By Amir Orusov
(Reuters) -European shares were set for solid weekly gains on Friday with banks and miners leading early advances as rising Federal Reserve rate-cut bets lifted the STOXX 600 to a record
high during the week.
The pan-European STOXX 600 index climbed 0.4% to 569.9 points by 0847 GMT, on track for its best weekly showing since late April.
Banks climbed 1%, with Raiffeisen leading gains at a 6.3% rise after the Financial Times reported the European Union is looking at lifting sanctions on assets linked to Russian oligarch Oleg Deripaska to compensate the Austrian bank.
ABN Amro climbed 2.2% after Goldman Sachs upgraded its rating on the Dutch bank to "buy" from "sell".

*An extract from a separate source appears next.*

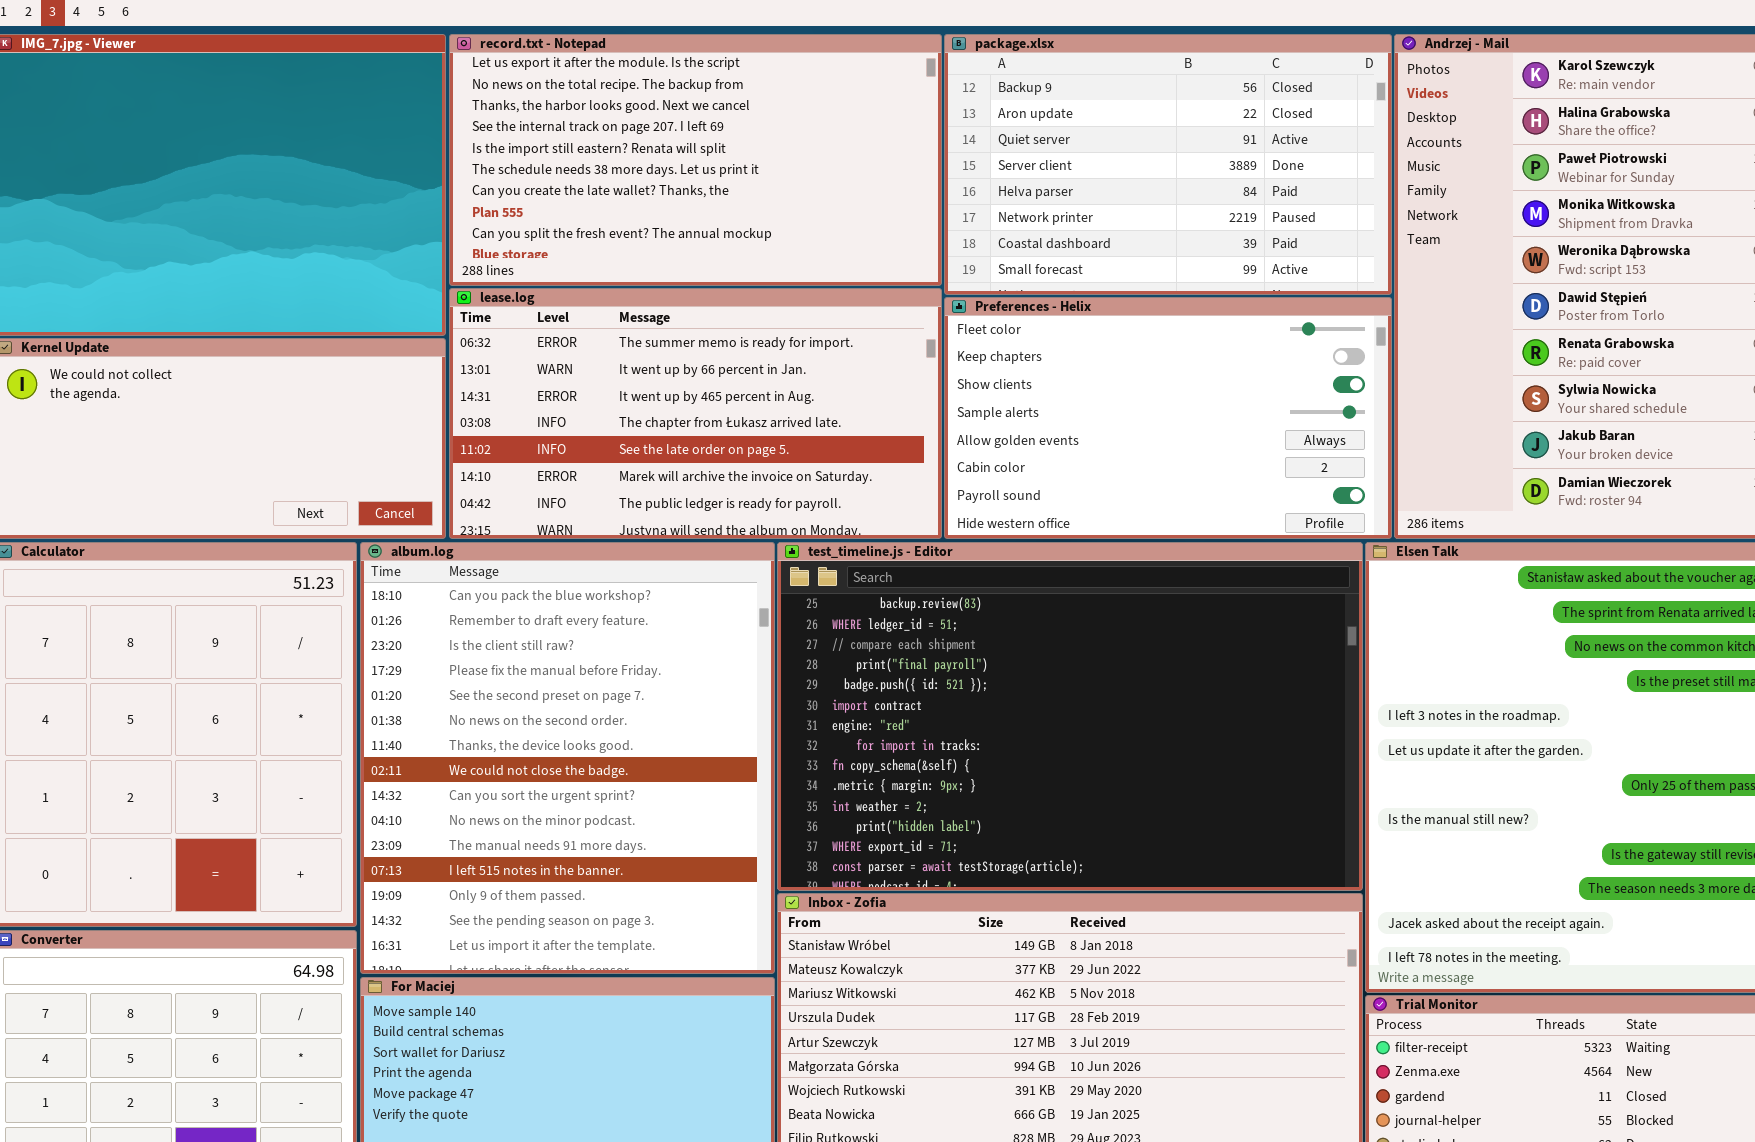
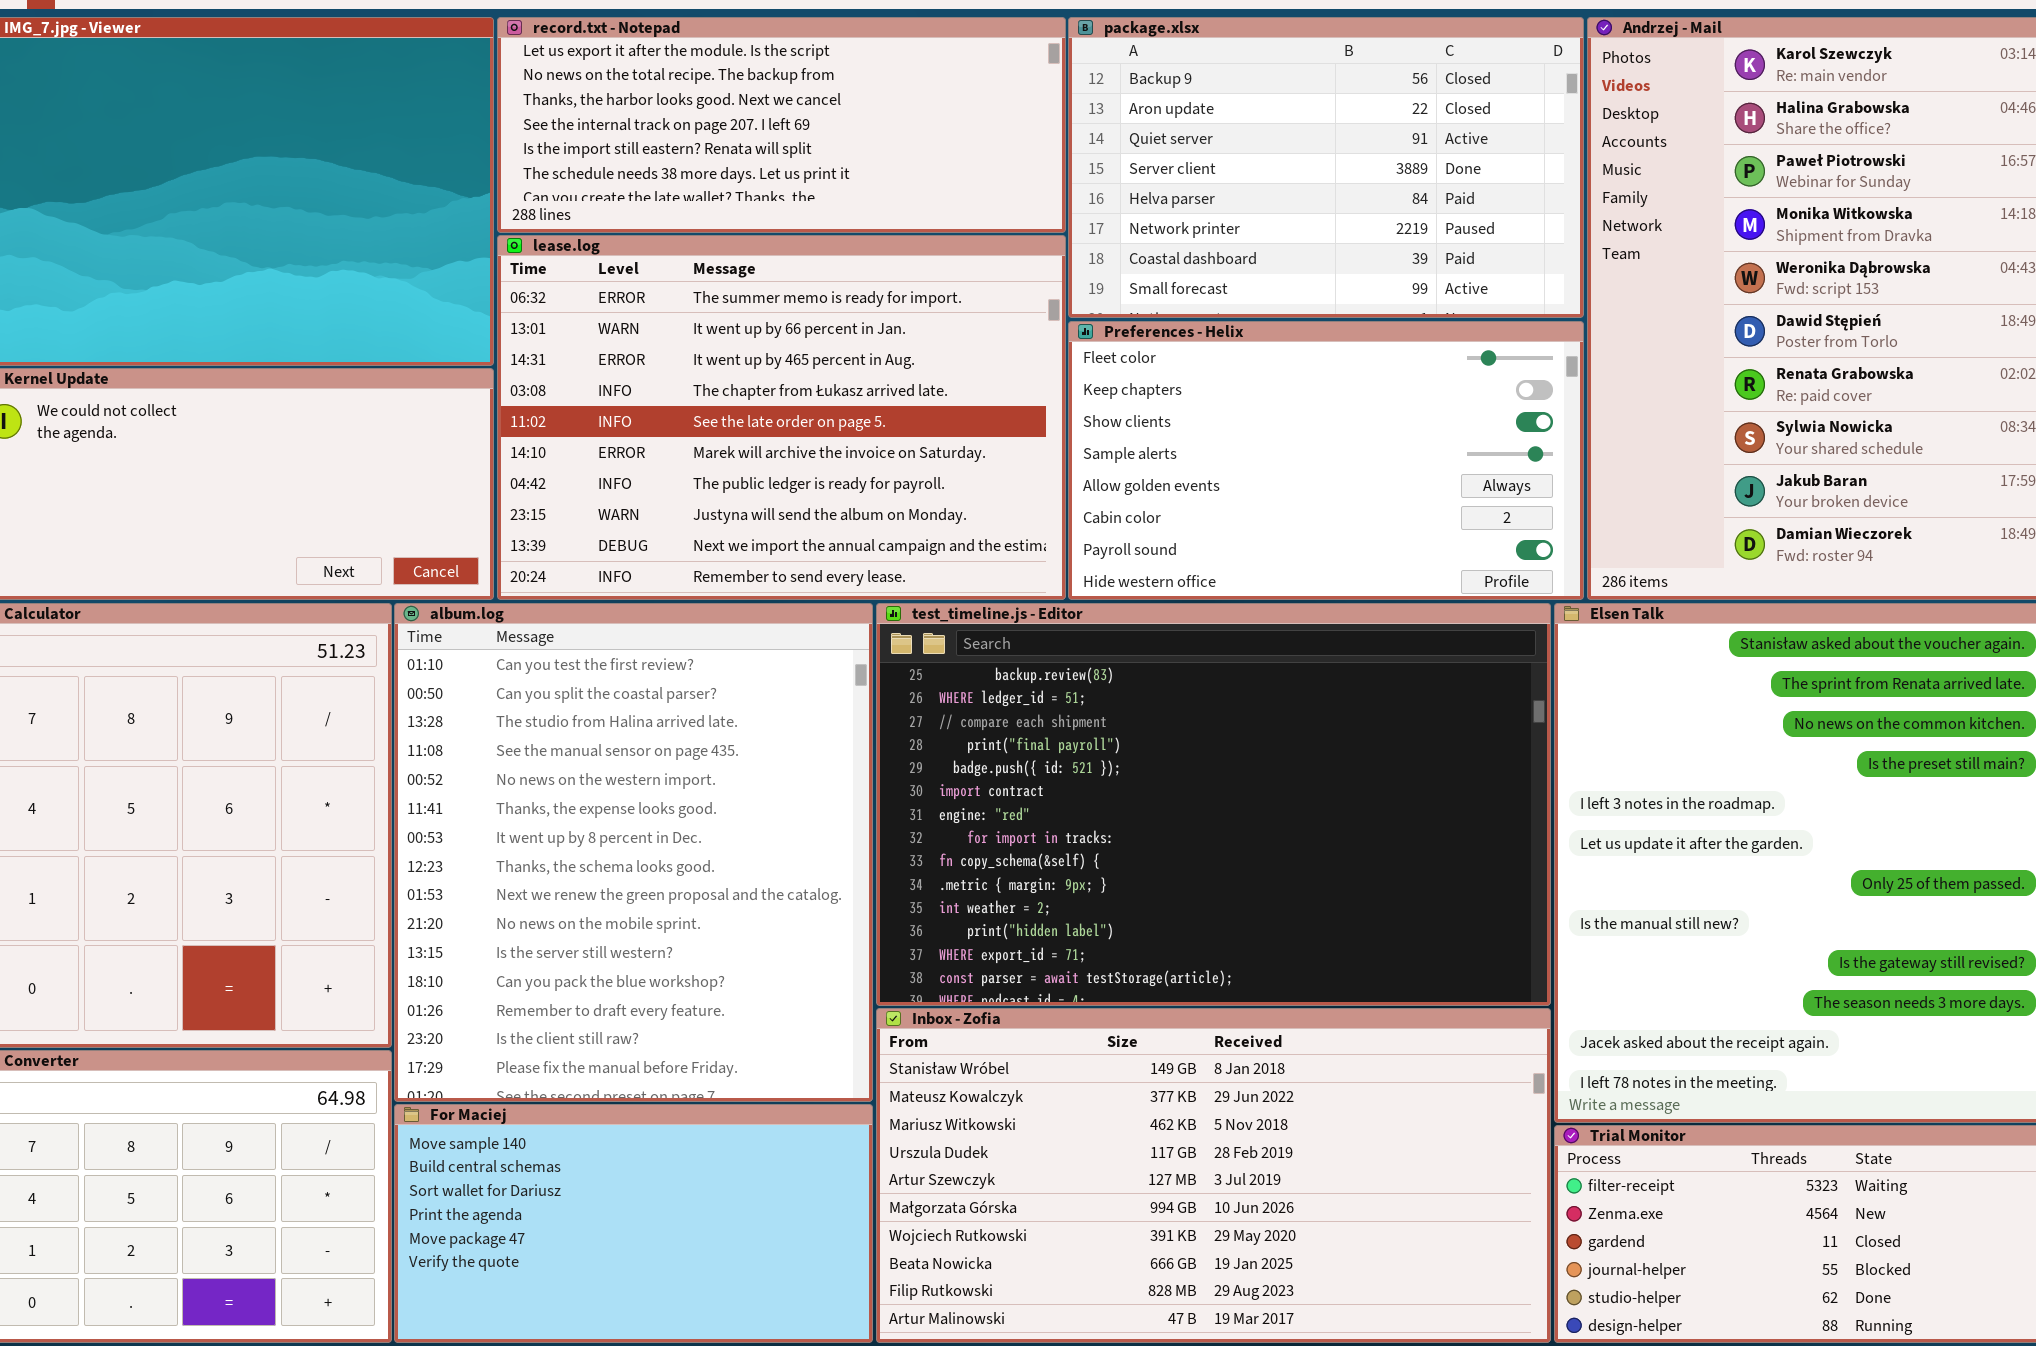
record.txt - Notepad: [449,34,942,286] -> [497,17,1066,233], resized
lease.log: [449,288,942,539] -> [497,235,1066,600], resized
album.log: [360,542,775,974] -> [394,603,873,1102], scrolled up 11 rows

Basic resources, which houses Europe's top mining companies, gained 0.9% tracking higher base metal prices.
As the U.S. government remains in a shutdown, a key U.S. jobs report which was initially expected on Friday is unlikely to be published later in the day.
"It does very much feel that the market is looking past the ongoing US government shutdown and focusing on Federal Reserve rate cut expectations," said Fiona Cincotta, senior market analyst at City Index.
Trader bets indicate a near-certain chance of a Fed rate cut later this month according to the CME FedWatch Tool following a weak private payrolls report earlier this week.
Healthcare was set to be the week’s top-performing sector after a U.S.-Pfizer drug pricing deal eased uncertainty. Hopes of softer Fed policy and a healthcare rally have helped drive the STOXX 600 to record highs, narrowing the gap with Wall Street. The index is up 12.7% year-to-date, versus a 14% gain in the S&P 500.
Growth in the euro zone services sector accelerated slightly in September to an eight-month high and Germany's services sector also recorded its fastest growth in eight months.
Meanwhile in France, its dominant services sector contracted more than initially estimated in September and British business activity grew at the slowest pace in five months.
Among other moving stocks, Nemetschek added 1.8% after Berenberg upgraded its rating on the German software developer to "buy" from "hold".